Archive to live: Viking tales

Giants, a one-eyed god, and a ship made out of fingernails were just some of the fantastic elements of the Sensory Opportunities storytelling sessions at St Oswald’s Primary School, York, as children delved into the weird and wonderful world of Old Norse mythology.

Studying Vikings at St Oswald's

Throughout the last term, the three classes of children in Years 3 and 4 at St Oswald’s have been learning about the origins and culture of the Vikings. Sensory Stories Training Day participant Russell Comrie, a PhD student at the University of York’s Centre for Medieval Studies, went into the school over the course of three days to introduce each class to Old Norse mythology, retelling three tales and answering the children’s questions along the way.

The stories were action-packed, often comical and in some places very grisly! The first told of how Thor was convinced by his fellow gods to disguise himself as Freya in order to rescue his hammer, Mjollnir, from the amorous giant Trym. The second described how Odin, the chief god, tricked his way into possessing the Mead of Poetry, which would allow anyone who drank it to become a ‘skald’ or poet, an important role in Viking culture. The third concerned Ragnarök, the series of events which were thought of in Old Norse mythology as yet to come, and which would culminate in the end of the world.
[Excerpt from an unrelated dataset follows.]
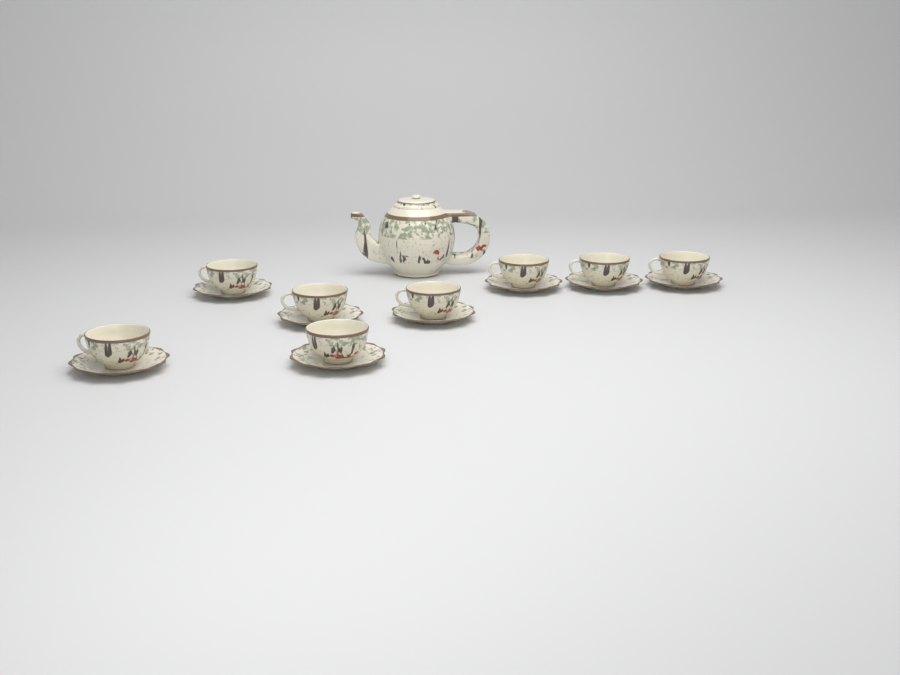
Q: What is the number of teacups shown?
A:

The children particularly relished details about the Naglfar, the ship made from the nails of the dead, which would ferry fighters from the underworld to the final battle between the gods and their enemies, the giants.

Russell brings Viking tales to life for children at St Oswald's school

‘While I wanted to give the children an insight into Old Norse mythology, its attitudes and concerns, my most important goal was simply to allow them to be excited by the stories themselves, in the hope that they would want to pursue learning about this material under their own steam,’ explained Russell.

‘I chose the stories I did for three reasons: first, because they are so central in the extant Old Norse mythology; second, because they provide food for thought about the minds and attitudes of those who first told them, and third because they are vivid and entertaining, and focus on such major figures in the mythology.’

He was also impressed by the children’s questions, which took them from a discussion of how the myths were written down and by whom to a consideration of the differences between myths and religious beliefs. ‘Without a doubt, the most enjoyable aspect of the whole experience was to see how interested the children were, and to hear how naturally incisive and intelligent their questions showed them to be’.